4.18 g (0.024 mol) of sodium tetrasulfide prepared in Example 1 was placed in a 100 ml flask, and 7-chloro-2,2,4,4-tetramethoxy-3-trimethoxysilyl-2,4-di 20.35 g (0.05 mol) of silahexane and 40 ml of anhydrous methyl alcohol were added thereto. The methanol was stirred at reflux for 18 hours. The resulting sodium chloride was isolated by filtration with filter needles wrapped around the filter paper, and the remaining salts were extracted twice with 10 ml of methanol each, filtered and combined with the first filtrate. Simple distillation removed the methanol. 30 ml of hexane was added to the residue, followed by stirring. The filter paper was again filtered through a needle wrapped around the filter paper to obtain a filtrate, and simple distillation was performed to remove hexane. Removal of the residual solvent under reduced pressure in vacuo afforded 19.05 g of a yellow solution.

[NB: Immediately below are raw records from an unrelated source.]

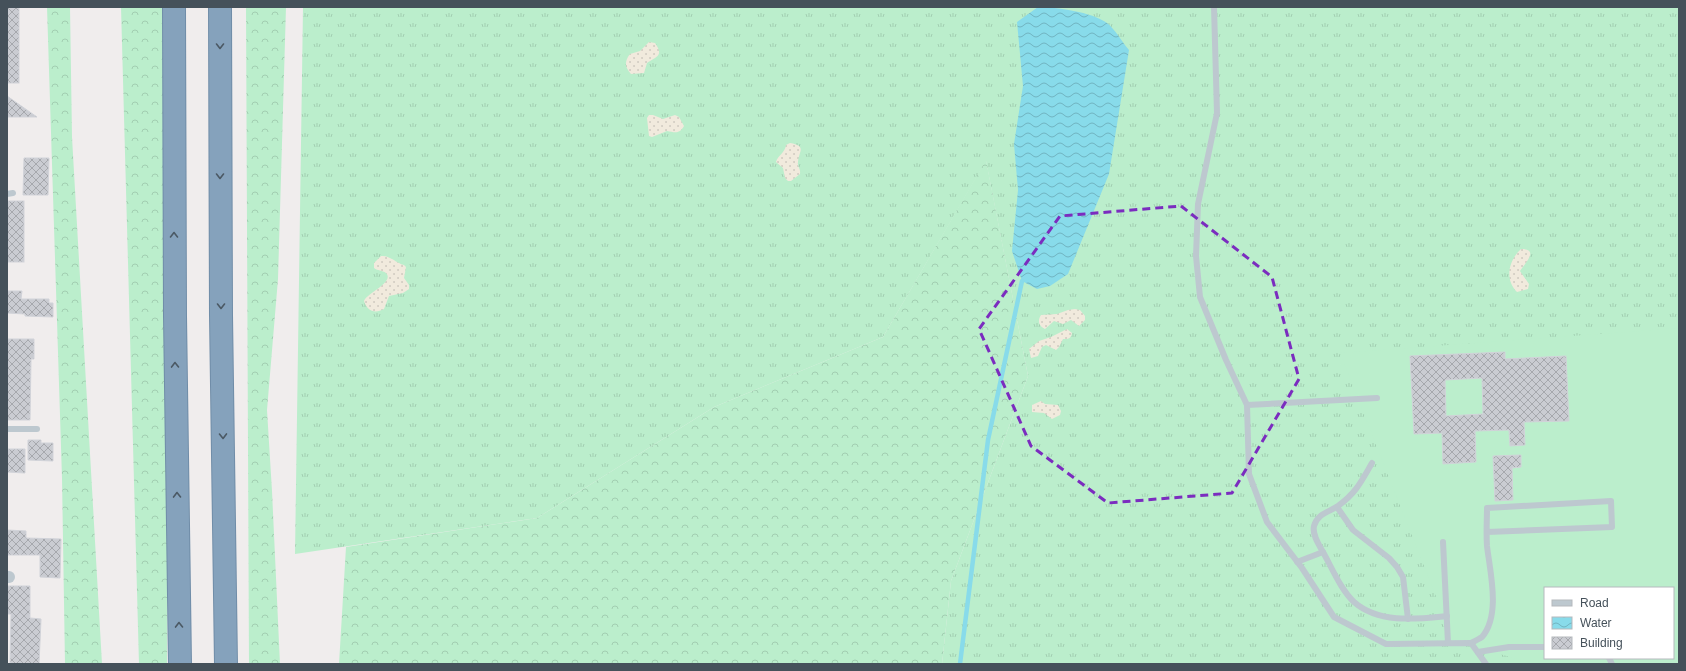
<svg xmlns="http://www.w3.org/2000/svg" width="1686" height="671" font-family="Arial,sans-serif">
	<defs>
		<pattern id="grass-tufts" width="24" height="20" patternUnits="userSpaceOnUse"><rect width="24" height="20" fill="#bec"/><path d="M3 7l-1-3M5 7V3M7 7l1-3M15 17l-1-3M17 17v-4M19 17l1-3" fill="none" stroke="#a2ceb1"/></pattern>
		<pattern id="forest-crowns" width="20" height="18" patternUnits="userSpaceOnUse"><rect width="20" height="18" fill="#bec"/><path d="M2 6a3 3 0 1 1 6 0M12 15a3 3 0 1 1 6 0" fill="none" stroke="#a2ceb1"/></pattern>
		<pattern id="sand-dots" width="8" height="8" patternUnits="userSpaceOnUse"><rect width="8" height="8" fill="#f1eadd"/><path d="M2 2h.1M6 6h.1" fill="none" stroke="#d0cac0" stroke-width="1.8" stroke-linecap="round"/></pattern>
		<pattern id="water-waves" width="16" height="10" patternUnits="userSpaceOnUse"><rect width="16" height="10" fill="#88dbea"/><path d="M0 5q4-4 8 0t8 0" fill="none" stroke="#71b4c1"/></pattern>
		<pattern id="building-cross-hatch" width="8" height="8" patternUnits="userSpaceOnUse"><rect width="8" height="8" fill="#caccd2"/><path d="M0 0l8 8M0 8l8-8" fill="none" stroke="#a6a8ad"/></pattern>
	</defs>
	<rect width="100%" height="100%" fill="#f0eded"/>
	<path fill="url(#grass-tufts)" fill-rule="evenodd" d="M 303,7 L 1679,7 L 1679,664 L 942,664 L 951,581 L 1028,376 L 986,161 L 883,337 L 714,407 L 537,518 L 295,554 ZM 1545,588 L 1673,588 L 1673,658 L 1545,658 Z"/>
	<g fill="url(#forest-crowns)">
		<polygon points="47,7 70,7 72,137 102,664 65,664 62,478"/>
		<polygon points="121,7 163,7 168,540 167,664 139,664"/>
		<polygon points="246,7 286,7 278,279 267,410 272,491 280,664 249,664"/>
		<polygon points="986,160 1028,376 951,581 942,664 339,664 346,547 537,518 714,407 883,337"/>
	</g>
	<g fill="url(#sand-dots)">
		<path d="M 649,42 L 655,43 C 664,56 657,56 647,63 L 644,73 L 631,74 C 625,67 624,62 630,54 L 640,51 Z"/>
		<path d="M 649,115 L 653,115 L 663,119 L 675,115 L 679,117 L 684,126 C 679,135 674,132 667,131 L 652,137 L 649,136 L 647,118 Z"/>
		<path d="M 790,143 C 807,146 799,151 798,162 C 797,166 801,169 800,174 L 791,181 L 788,181 L 785,178 L 783,168 L 776,162 C 778,155 785,153 786,145 Z"/>
		<path d="M 1521,249 C 1541,249 1523,265 1520,271 L 1529,284 L 1528,289 L 1517,292 C 1504,279 1509,260 1521,249 Z"/>
		<path d="M 381,256 C 390,255 396,263 404,265 L 406,267 L 404,278 L 409,285 L 409,289 L 403,293 L 389,296 L 384,309 C 375,314 367,311 364,301 C 367,293 395,282 386,273 C 382,270 378,271 374,268 L 374,263 Z"/>
		<path d="M 1075,309 L 1080,310 L 1085,316 L 1085,320 L 1079,326 L 1071,320 L 1063,324 L 1054,321 L 1045,329 C 1039,326 1037,321 1041,315 L 1057,314 L 1068,310 Z"/>
		<path d="M 1067,329 L 1072,333 C 1071,339 1068,339 1063,339 L 1059,347 L 1056,350 L 1046,345 L 1042,347 L 1038,356 L 1031,358 L 1029,349 L 1039,341 L 1051,337 Z"/>
		<polygon points="1041,401 1045,404 1058,405 1061,411 1060,415 1052,419 1044,413 1032,412 1032,405"/>
	</g>
	<path fill="#bec" fill-rule="evenodd" d="M 1679,328 L 1679,664 L 1537,664 L 1454,642 L 1340,353 ZM 1545,588 L 1673,588 L 1673,658 L 1545,658 Z"/>
	<path fill="url(#water-waves)" d="M 1038,7 C 1056,7 1092,12 1107,23 C 1115,29 1122,42 1129,50 L 1109,174 L 1068,274 L 1050,286 L 1037,289 L 1022,281 L 1012,251 L 1018,190 L 1014,144 L 1023,86 L 1017,22 Z"/>
	<g fill="none" stroke-linecap="round" stroke-linejoin="round">
		<polyline stroke="#88dbea" stroke-width="4.5" points="960,664 988,440 1022,281"/>
	</g>
	<g fill="url(#building-cross-hatch)" stroke="#d1d3d9" fill-rule="evenodd">
		<rect x="7" y="7" width="12" height="76"/>
		<polygon points="7,96 37,117 7,117"/>
		<polygon points="24,158 49,158 48,195 23,195"/>
		<rect x="7" y="201" width="17" height="61"/>
		<polygon points="7,291 22,291 21,299 49,299 49,303 53,303 53,317 25,316 25,314 7,313"/>
		<polygon points="7,339 34,339 34,359 31,359 30,420 7,420"/>
		<path d="M 1505,352 L 1505,359 L 1566,356 L 1569,421 L 1524,422 L 1525,445 L 1510,446 L 1509,430 L 1475,431 L 1476,462 L 1443,464 L 1442,433 L 1414,434 L 1410,356 ZM 1482,378 L 1483,414 L 1446,416 L 1445,380 Z"/>
		<polygon points="28,440 41,440 41,443 53,443 53,461 28,460"/>
		<polygon points="7,449 25,449 25,473 7,472"/>
		<polygon points="1521,455 1521,467 1512,468 1513,500 1495,501 1493,456"/>
		<polygon points="7,530 26,531 26,538 61,539 60,578 40,577 40,555 7,555"/>
		<polygon points="7,586 30,586 30,618 41,619 39,664 10,664 11,614 7,614"/>
	</g>
	<g fill="none" stroke-linecap="round" stroke-linejoin="round">
		<g stroke="#708da8" stroke-width="24">
			<g id="highway">
				<polyline points="174,7 175,316 180,664"/>
				<polyline points="220,7 221,315 226,664"/>
			</g>
		</g>
		<g stroke="#bdc8cf" stroke-width="6">
			<polyline points="1214,7 1217,113 1198,204 1196,256 1200,297 1226,360 1247,405 1377,398"/>
			<polyline points="7,194 13,193"/>
			<polyline points="1247,405 1249,474 1267,522 1302,568 1334,617 1386,644 1471,643 1486,664"/>
			<polyline points="7,429 37,429"/>
			<polyline points="1337,507 1353,530 1389,558 1397,567 1403,577 1408,619"/>
			<polyline points="1443,542 1448,643"/>
			<path d="M 1323,552 C 1319,545 1312,535 1314,526 C 1317,514 1329,512 1338,506 C 1356,493 1361,482 1372,463"/>
			<path d="M 1297,562 L 1323,552 C 1332,568 1341,590 1354,602 C 1379,624 1417,619 1447,616"/>
			<path d="M 1471,643 C 1475,641 1479,639 1482,637 C 1501,615 1490,572 1487,546 C 1486,533 1487,520 1487,508 L 1611,501 L 1612,527 L 1487,532"/>
			<polyline points="1478,652 1509,647 1545,647"/>
			<polyline points="1609,658 1612,664"/>
		</g>
		<polyline stroke="#bdc8cf" stroke-width="12" points="7,577 9,577"/>
		<use href="#highway" stroke="#85a2bc" stroke-width="22"/>
	</g>
	<defs><path id="oneway-chevron" d="M-2-3.5L2.5 0L-2 3.5" fill="none" stroke-width="1.6" stroke-linecap="round" stroke-linejoin="round"/></defs>
	<g stroke="#4b5964">
		<use href="#oneway-chevron" transform="translate(220 46) rotate(90)"/>
		<use href="#oneway-chevron" transform="translate(220 176) rotate(90)"/>
		<use href="#oneway-chevron" transform="translate(174 235) rotate(-90)"/>
		<use href="#oneway-chevron" transform="translate(221 306) rotate(90)"/>
		<use href="#oneway-chevron" transform="translate(175 365) rotate(-91)"/>
		<use href="#oneway-chevron" transform="translate(223 436) rotate(89)"/>
		<use href="#oneway-chevron" transform="translate(177 495) rotate(-91)"/>
		<use href="#oneway-chevron" transform="translate(179 625) rotate(-91)"/>
	</g>
	<path fill="none" stroke="#7b2cbf" stroke-width="3" stroke-dasharray="8 5" stroke-linejoin="round" d="M 1181,206 L 1272,277 L 1299,379 L 1232,493 L 1108,503 L 1031,446 L 979,329 L 1060,216 Z"/>
	<rect width="1686" height="671" fill="none" stroke="#45515a" stroke-width="16"/>
	<rect x="1544" y="587" width="130" height="72" fill="#ffffff" stroke="#b5b9bd"/>
	<rect x="1552" y="600" width="20" height="6" fill="#bdc8cf" stroke="#b5b9bd"/>
	<text x="1580" y="607" font-size="12" fill="#45515a">Road</text>
	<rect x="1552" y="617" width="20" height="12" fill="url(#water-waves)" stroke="#b5b9bd"/>
	<text x="1580" y="627" font-size="12" fill="#45515a">Water</text>
	<rect x="1552" y="637" width="20" height="12" fill="url(#building-cross-hatch)" stroke="#b5b9bd"/>
	<text x="1580" y="647" font-size="12" fill="#45515a">Building</text>
</svg>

¹ H-NMR (300MHz, CDCl ₃ ): δ 0.06 (S, 2H, SiCH), 0.04 (S, 6H, SiCH ₃ ),

0.82 to 0.91 (m, 4H, CH ₂ ), 1.80 to 1.90 (m, 4H, CH ₂ ), 2.63 to 3.03 (m, 4H, CH ₂ S),

3.53 (s, 12H, OCH ₃ ), 3.55 (s, 12H, OCH ₃ ), 3.58 (s, 18H, OCH ₃ )

Claims (4)

Organosilane represented by general formula (I); Wherein R ¹ is (RO) ₃ Si, R ² is H, (RO) ₃ Si or (RO) ₂ MeSi, R is an alkyl group having 1 to 4 carbon atoms, n is 2 or 4; A process for preparing a compound of formula (I) comprising reacting a compound of formula (II) with a compound of formula (III) in an alcohol solution at 20 ° C. to 150 ° C .; Wherein R ¹ is (RO) ₃ Si, R ² is H, (RO) ₃ Si or (RO) ₂ MeSi, R is an alkyl group having 1 to 4 carbon atoms, Y is an alkali element, n is 2 or 4 to be. The process according to claim 2, wherein the alcohol is an alcohol having the same number of carbons as R of the general formula (II) compound. The process according to claim 2, wherein the reaction is carried out at the boiling temperature of the solvent.